-- VORLIEGENDER TEXT --
============
Keine Apfelvernichtung!

 

Die EU-Vorgabe, für eine Förderung Äpfel am Baum verfaulen oder einstampfen zu lassen, hat eine Welle der Empörung ausgelöst. LR Johann Seitinger hat mit den Obmännern der Erzeugergemeinschaften, Willibald Flechl (Obstgemeinschaft) und Gerhard Pfeifer-Sieber (OPST Obst Partner) entschieden, dass dies in der Steiermark nicht in Frage kommt..

Landesrat Johann Seitinger: „Einen steirischen Qualitätsapfel einzustampfen oder ungenutzt verfaulen zu lassen, ist für mich unvorstellbar und unerträglich. Die Vermarkter unserer steirischen Äpfel haben mir in einem persönlichen Gespräch ebenfalls versichert, dass so eine Maßnahme auf keinen Fall passieren wird!“

„Bisher war schon eine hohe Solidarität mit den heimischen Produzenten spürbar“, so Seitinger weiter. Jetzt geht es darum, diese Bemühungen nicht abreißen zu lassen und diese weiter zu intensivieren. So sind innovative Ideen gefragt, wie den Apfelbäuerinnen und Apfelbauern, die heuer wieder ein Produkt höchster Qualität anbieten, unter die Arme gegriffen werden kann. Auch sind Aktionen für hilfsbedürftige Menschen denkbar, bevor ein Lebensmittel vernichtet wird.
============
-- EXTRAHIERTE DATEN --
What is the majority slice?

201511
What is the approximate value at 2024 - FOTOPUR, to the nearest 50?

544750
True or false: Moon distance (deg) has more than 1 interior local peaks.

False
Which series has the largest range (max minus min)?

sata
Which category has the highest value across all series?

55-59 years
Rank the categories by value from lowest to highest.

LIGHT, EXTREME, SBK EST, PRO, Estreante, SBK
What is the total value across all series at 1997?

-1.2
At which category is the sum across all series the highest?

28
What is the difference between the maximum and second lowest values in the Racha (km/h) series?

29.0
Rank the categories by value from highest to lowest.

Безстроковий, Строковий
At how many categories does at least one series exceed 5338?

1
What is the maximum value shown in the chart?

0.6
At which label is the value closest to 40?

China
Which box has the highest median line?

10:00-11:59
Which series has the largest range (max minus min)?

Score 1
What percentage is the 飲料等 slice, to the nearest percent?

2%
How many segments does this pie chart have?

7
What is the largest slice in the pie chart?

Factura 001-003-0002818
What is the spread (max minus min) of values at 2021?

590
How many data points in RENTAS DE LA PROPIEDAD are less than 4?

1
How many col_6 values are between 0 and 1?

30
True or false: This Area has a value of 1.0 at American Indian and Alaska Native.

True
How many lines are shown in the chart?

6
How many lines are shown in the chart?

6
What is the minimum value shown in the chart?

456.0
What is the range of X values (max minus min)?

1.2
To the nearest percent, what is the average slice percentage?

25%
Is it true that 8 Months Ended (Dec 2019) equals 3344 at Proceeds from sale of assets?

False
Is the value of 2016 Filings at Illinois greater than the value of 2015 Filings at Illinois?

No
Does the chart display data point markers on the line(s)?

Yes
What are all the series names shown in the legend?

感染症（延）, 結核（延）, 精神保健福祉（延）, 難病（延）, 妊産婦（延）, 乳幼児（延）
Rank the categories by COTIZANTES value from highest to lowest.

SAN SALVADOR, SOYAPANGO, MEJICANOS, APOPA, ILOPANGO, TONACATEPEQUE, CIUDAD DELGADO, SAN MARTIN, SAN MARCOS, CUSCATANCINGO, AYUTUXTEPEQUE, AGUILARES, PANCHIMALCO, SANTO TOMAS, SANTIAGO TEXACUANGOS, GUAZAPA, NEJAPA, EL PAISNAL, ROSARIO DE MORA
============
-- ZU ERLEDIGEN --
• a. Nenne alle Personen, die im Text über die Apfelvernichtung mit Namen vorkommen.
• b. In welchem Bundesland kommt es laut dem Text über die Apfelvernichtung nicht in Frage, Äpfel verfaulen oder einstampfen zu lassen?
Die Zeilen spielen hierfür keine Rolle.

-- LÖSUNGEN --
• a. Johann Seitinger, Willibald Flechl, Gerhard Pfeifer-Sieber

• b. In der Steiermark.